Los primeros en llegar a esta región fueron los portugueses, quienes andaban en la búsqueda de una ruta marítima a la India y a Asia, que reemplazara la costosa y larga ruta terrestre a través del Asia central. En 1487, el navegante Bartolomé Dias dieron vuelta al Cabo de Buena Esperanza.
Doce años después, en 1498, Vasco de Gama navegó por la misma ruta, pero se adentró más hacia el oriente. En su ruta hacia la India desembarcó y exploró Sudáfrica y Mozambique.
Sin embargo los portugueses mostraron poco interés en colonizar esta región. El mal tiempo que reina normalmente en la zona y la costa rocosa del Cabo, eran un peligro para sus naves y las ocasiones que trataron de comerciar con los Khoikhoi terminaron en conflicto. La costa de Mozambique, por el contrario, era mucho más atractiva para ser utilizada como base y adicionalmente en esta isla se descubrieron yacimientos de oro.
Los portugueses tuvieron poca competencia en estas rutas hasta el siglo XVI, cuando los ingleses y los holandeses comenzaron a penetrar estas regiones.
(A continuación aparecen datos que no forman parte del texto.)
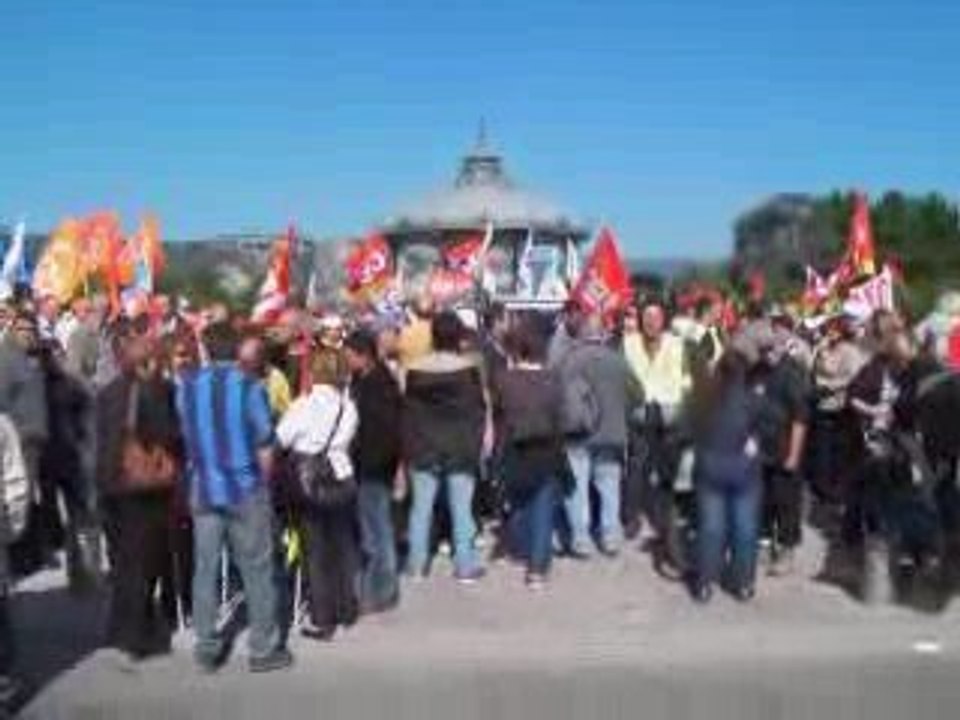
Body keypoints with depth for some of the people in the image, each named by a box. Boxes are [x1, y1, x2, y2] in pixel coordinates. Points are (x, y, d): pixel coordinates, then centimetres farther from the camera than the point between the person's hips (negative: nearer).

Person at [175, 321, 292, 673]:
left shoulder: (185, 385, -3)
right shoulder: (249, 386, -12)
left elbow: (184, 435, 2)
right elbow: (265, 445, -9)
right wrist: (262, 482, 6)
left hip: (203, 489, 3)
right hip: (245, 489, -3)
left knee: (205, 570, 10)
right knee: (257, 570, 6)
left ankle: (206, 648, 18)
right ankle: (264, 648, 13)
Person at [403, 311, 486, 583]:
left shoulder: (415, 370, -3)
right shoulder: (468, 369, -8)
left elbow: (408, 412, 2)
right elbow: (478, 410, -4)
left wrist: (408, 448, 9)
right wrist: (476, 445, 4)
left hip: (423, 448, 2)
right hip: (460, 448, -2)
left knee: (421, 506, 9)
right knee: (461, 508, 4)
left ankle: (416, 563, 16)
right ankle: (465, 565, 9)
El tráfico de naves en el Cabo de Buena Esperanza comenzó a aumentar y la región se convirtió en un punto regular de parada para reponer provisiones frescas a tripulaciones frecuentemente atacadas por el escorbuto.
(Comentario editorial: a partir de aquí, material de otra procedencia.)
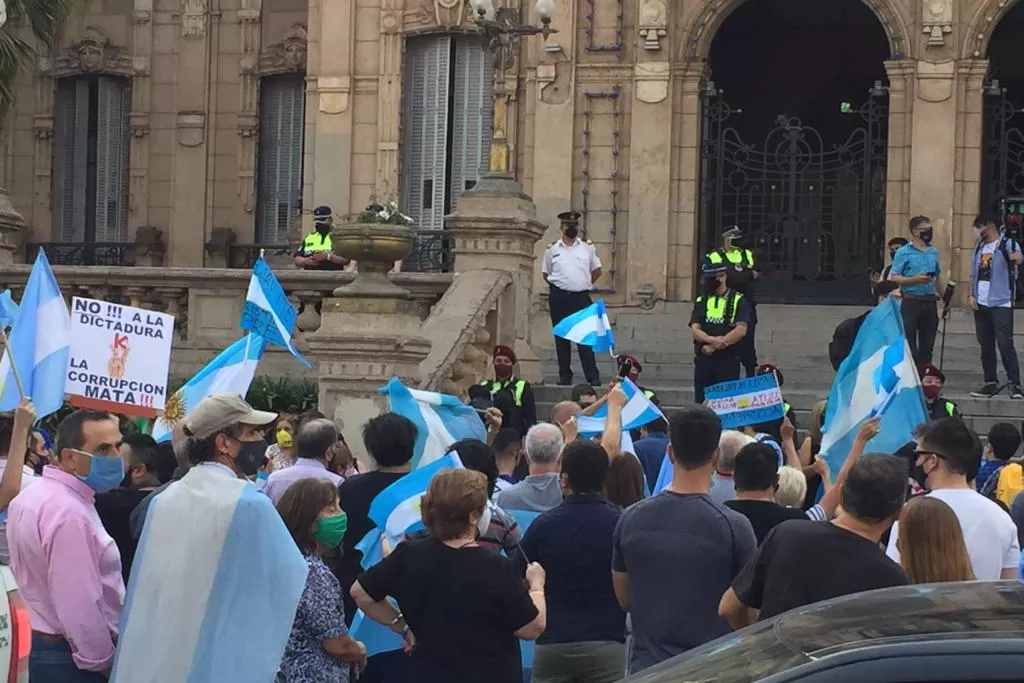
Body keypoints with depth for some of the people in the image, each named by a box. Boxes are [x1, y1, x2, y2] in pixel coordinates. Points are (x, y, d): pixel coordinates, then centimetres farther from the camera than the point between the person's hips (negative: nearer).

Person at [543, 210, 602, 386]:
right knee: (561, 338, 3)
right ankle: (564, 376, 9)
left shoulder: (588, 247, 7)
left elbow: (597, 270, 16)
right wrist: (558, 286, 7)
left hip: (581, 298, 0)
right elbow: (545, 273, 15)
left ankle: (593, 376, -6)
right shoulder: (552, 249, 6)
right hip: (559, 297, 1)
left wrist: (585, 284, 9)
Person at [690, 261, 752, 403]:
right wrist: (712, 340, -19)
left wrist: (713, 346, -12)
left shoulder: (738, 300, 2)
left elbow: (741, 330, -9)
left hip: (728, 361, -3)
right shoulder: (701, 301, 13)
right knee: (701, 403, 2)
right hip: (703, 361, 3)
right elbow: (695, 330, 2)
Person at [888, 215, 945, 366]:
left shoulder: (934, 251, 12)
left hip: (930, 302, 5)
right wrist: (915, 280, -19)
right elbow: (893, 278, -8)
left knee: (927, 345, 10)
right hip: (911, 302, -5)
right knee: (909, 346, -3)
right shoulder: (904, 252, -3)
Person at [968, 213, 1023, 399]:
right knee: (986, 346, 9)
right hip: (981, 304, 7)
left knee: (1005, 344, -11)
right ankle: (991, 383, 15)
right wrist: (971, 295, 5)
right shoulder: (980, 248, 16)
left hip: (1001, 303, -7)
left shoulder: (1007, 244, -5)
En 1647, una nave holandesa naufragó en la bahía de la ciudad del Cabo y su tripulación construyó un fuerte que ocuparon durante un año. Poco después, la Compañía Holandesa de la India Oriental decidió establecerse en ese lugar permanentemente.
La Compañía holandesa, una de las más poderosas de la época, que cubría la ruta de las especias hacia el Este, no tenía intenciones de colonizar la región, sino que más bien lo que intentaba era tener una base segura para suplir a los barcos en su ruta hacia Oriente.
Con este fin es que una pequeña expedición de holandeses al mando de Jan van Riebeck llegó a Table Bay el 6 de abril de 1652.